IE versus *PIE

X99Lynx at X99Lynx at
Sun Apr 29 18:17:57 UTC 2001

In a message dated 4/26/2001 9:32:40 PM, larryt at writes:

<< IE could not be more different: there simply is no plausible alternative
to the recognition of a PIE ancestor.

Curiously, this unassailable conclusion was in fact rejected by several
linguists in the first half of the 20th century: Uhlenbeck, Trubetzkoy and
Tovar.  So far as I can tell, their "mixed language" alternative was never
taken seriously and is now deservedly dead.  But I have recently been
astonished to learn that a version of it has been revived, not for IE but for
Celtic. >>

Once again, this is not scientifically justified.  Mr. Stirling rightly makes
the point of falsifiability.  As long as IE languages show any serious
commonality, there is going to be a genetic relationship shown and a
hypothetical ancestor will be reconstructible.  This does not and cannot
logically disprove the presence of other "genetic strains" in those languages.

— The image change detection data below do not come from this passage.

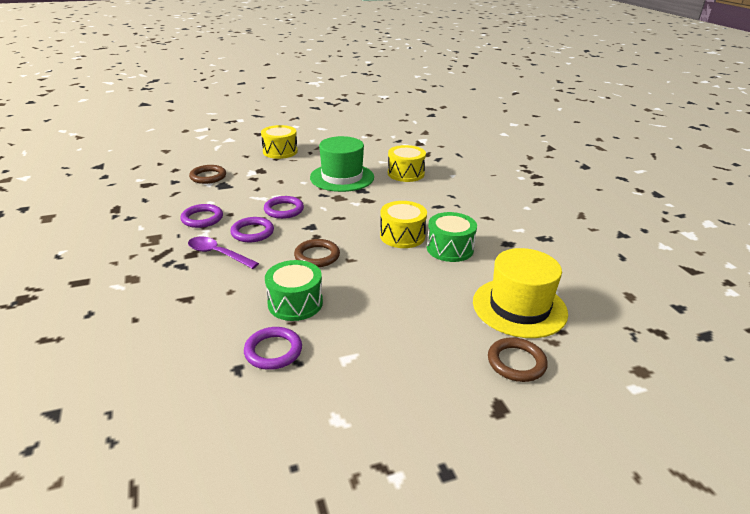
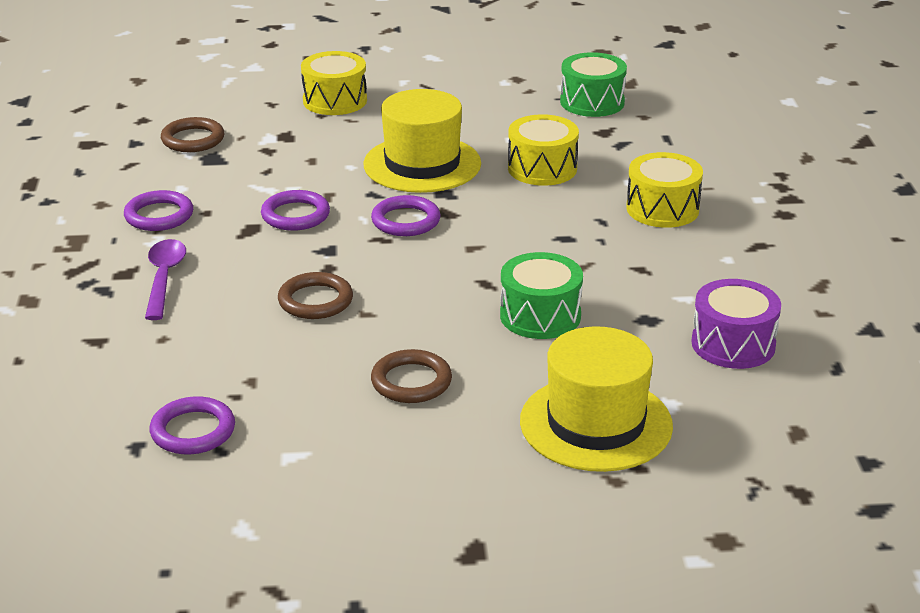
camera: 15 degrees right, 0 degrees up
(218, 254) = (164, 278): purple spoon -> purple spoon turned 45 degrees clockwise
(252, 232) = (229, 249): purple ring -> purple ring (406, 221)
(295, 303) = (251, 369): green drum -> green drum (592, 102)
(342, 177) = (422, 164): green hat -> yellow hat
(402, 236) = (472, 284): yellow drum -> yellow drum (662, 209)
(516, 362) = (537, 499): brown ring -> brown ring (411, 381)
(561, 251) = (733, 344): none -> purple drum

I think Prof Trask is guilty here of the very reification which he himself
has noted before on this list.  Something like the idea that a language is a
single organism in which the parts must all descend from a single ancestor.
In fact there is nothing that prevents a community of speakers from adopting
lexical and structural elements from more than one group of earlier speakers.
 The assumption that there must be some kind of core retained from one
linguistic community or the other is nothing but an assumption.  Nothing
makes it necessary.

And just to be clear about terminology, the "relatedness" of historic and
documented IE languages CAN be asserted with a high degree of certainty.
Statistically the possibility of what these languages have in common
happening by accident is highly improbable.  But this is definitely not same
as saying that all those individual commonalities had to derive from a common
source.  There is nothing I have seen that makes it clear that those
individual commonalities could not have come from more than one unrelated
source or even distantly related sources.

(As far as what's dead and what's not, and as far as the opinion of the
linguistic community, I'd be happy to privately share with Prof Trask the
opinion of some eminent linguists who most definitely do not believe that PIE
can be plausibly recovered at all.)

That's not to say PIE didn't exist.  It's just to say that its existence is
no where as necessary as Prof Trask makes it out to be.  As a scientific
matter at least.  One's personal beliefs are another matter.